Zero tolerances for credit risk. It was established that the bank had written down loan policy to guide credit delivery in the bank. The policies covered the broad areas that should be addressed in written loan policies, regardless of a business's size or location. In other words, the bank policy was not the one that can liberate its clients from the socio-economic doldrums or worsen their plights. Respondents expressed the opinion that, the cost involved in putting in place these risk management systems is quiet huge, but if you compare it with the benefit that an institution will derived from such an investment decision.
One of the objectives of the study was to identify how loans are granted to customers. From the information that was gathered from the study it appears that loans are granted to those who are only customers of the bank and before loans are assessed one have to go through a lied down procedures before the credit will be granted.

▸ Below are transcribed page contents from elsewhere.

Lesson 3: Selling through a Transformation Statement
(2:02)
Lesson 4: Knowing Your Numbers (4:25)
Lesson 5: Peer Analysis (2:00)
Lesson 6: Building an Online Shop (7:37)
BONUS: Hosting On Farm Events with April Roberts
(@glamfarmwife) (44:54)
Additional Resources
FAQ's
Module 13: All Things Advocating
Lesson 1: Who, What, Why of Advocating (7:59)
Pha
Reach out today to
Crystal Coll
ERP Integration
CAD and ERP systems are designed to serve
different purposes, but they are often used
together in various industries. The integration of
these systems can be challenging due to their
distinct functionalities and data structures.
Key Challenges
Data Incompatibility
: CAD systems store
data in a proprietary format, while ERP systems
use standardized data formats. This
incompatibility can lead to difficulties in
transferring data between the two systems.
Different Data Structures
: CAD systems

From the prospective of the respondents the current loan process is okay, since it is helping to avoid fraudulent deals and any risks that may hamper the institution in the course of credit delivery. There is still more room for improvement according to respondents for the institution to structure it credit procedure and processes well in order to remain competitive in the banking industry. Since customers now have a lot of choices to choose from, it is therefore very crucial for the bank to reevaluate and redesign it credit policy in order to meet modern times.
The problem of the study was that there had not been enough studies and thus, there was very little knowledge documented in the area of effective risks management and thus, it was uncertain whether the current state of risks management is good enough to positively impact on the bank and on its customers.